There are a number of factors that are proposed to impact outcomes via islet mass, islet viability or islet engraftment, and which were not the focus of this particular analysis. We noted that a smaller pancreas or more fibrotic pancreas is associated with a lower islet mass, although these variables were assessed postpancreatectomy. The approach to pancreatectomy (ischemic time) may affect islet viability, while intraportal inflammation, the instant blood mediate inflammatory reaction and efficacy of revascularization may all affect posttransplant islet survival and function. While recognizing this complexity of the islet transplant situation, we attempted to identify preoperative predictors for one important piece of the puzzle—islet mass available for transplant. It will additionally be important to follow these patients for long-term islet graft function and correlate preoperative testing directly with long-term outcome. At this point, recipients remain engaged in a randomized treatment trial and metabolic outcomes are collected as a component of the clinical trial.

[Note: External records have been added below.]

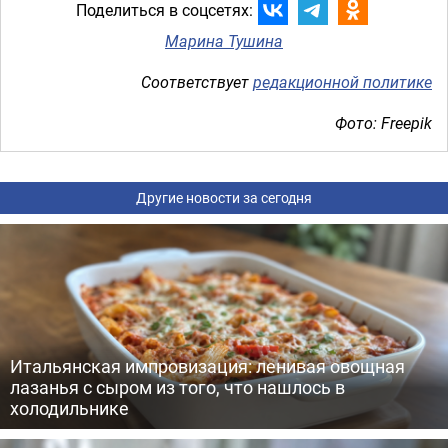
Поделиться в соцсетях:
Марина Тушина
Соответствует
редакционной политике
Фото: Freepik
Другие новости за сегодня
Итальянская импровизация: ленивая овощная
лазанья с сыром из того, что нашлось в
холодильнике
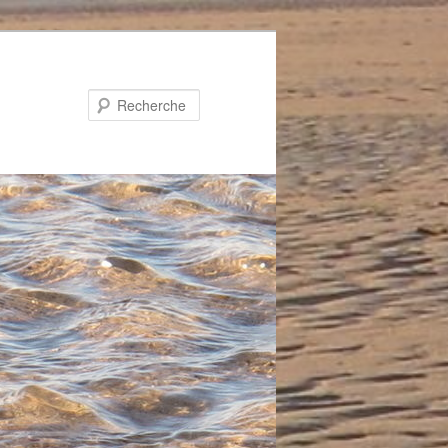
Recherche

Although we could separate those likely to do well from those at high risk for poor isolation outcomes, we lacked in this study the ability to precisely measure islet mass, which would be highly valuable for longitudinal follow-up of recipients to determine the timing of TPIAT. GPAIS measures insulin secretory response to an intravenous arginine bolus during hyperglycemia; because this test elicits a maximal insulin secretory response, it may be more sensitive for measuring early deficits in beta cell mass. Notably, GPAIS has been suggested as a superior measure of beta cell mass compared to either AIRglu or AIRarg [9, 25]. GPAIS can be incorporated into future studies and evaluated as a potential predictor of islet mass in this model.
In summary, we found that in adult patients with chronic pancreatitis, stimulated insulin and C-peptide levels and glycemic measures obtained prior to surgery were weakly correlated to the number of islets subsequently isolated from the diseased pancreas. While a stimulated C-peptide and normal fasting glucose could help identify those recipients at low versus high risk for low islet yield and thus more severe postoperative diabetes, such tests lacked utility for accurately predicting islet mass within individual recipients in this population. Future research should investigate additional metabolic tests to determine measures that may be more sensitive in precisely predicting islet mass prior to TPIAT, to aid in preoperative counseling of recipients and, potentially, to aid in determining the timing of TPIAT.